EXERCISE REQUIREMENTS: Establish how many lines below contain the string "Garver". Respond with that number alone.

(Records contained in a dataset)
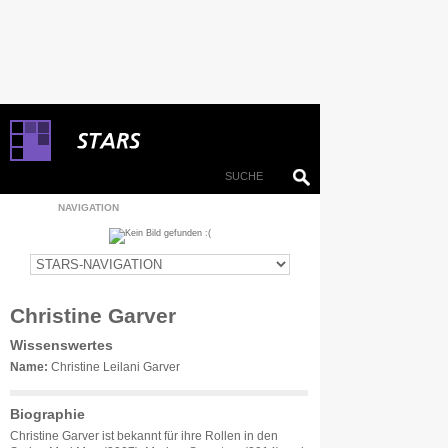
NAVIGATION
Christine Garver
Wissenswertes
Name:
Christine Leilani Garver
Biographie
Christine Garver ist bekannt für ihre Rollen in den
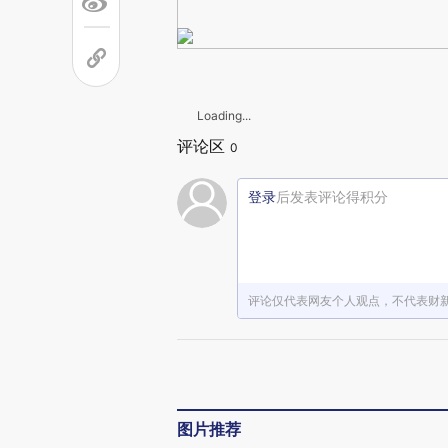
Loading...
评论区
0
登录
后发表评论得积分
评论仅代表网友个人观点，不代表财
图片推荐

---

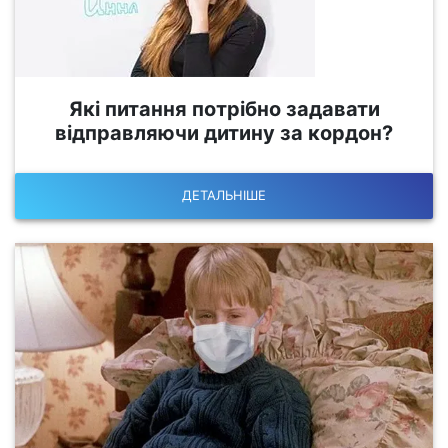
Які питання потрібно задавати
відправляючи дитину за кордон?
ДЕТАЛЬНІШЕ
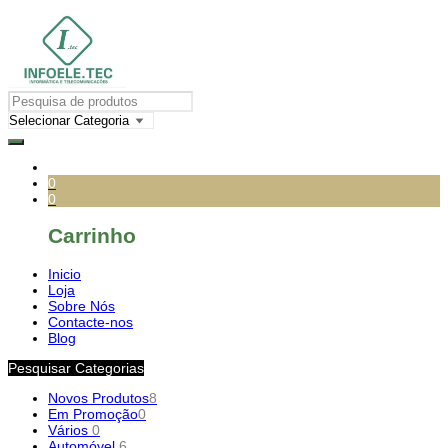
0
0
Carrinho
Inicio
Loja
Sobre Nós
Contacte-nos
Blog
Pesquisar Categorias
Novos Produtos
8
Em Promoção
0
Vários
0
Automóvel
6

TASK ANSWER: 3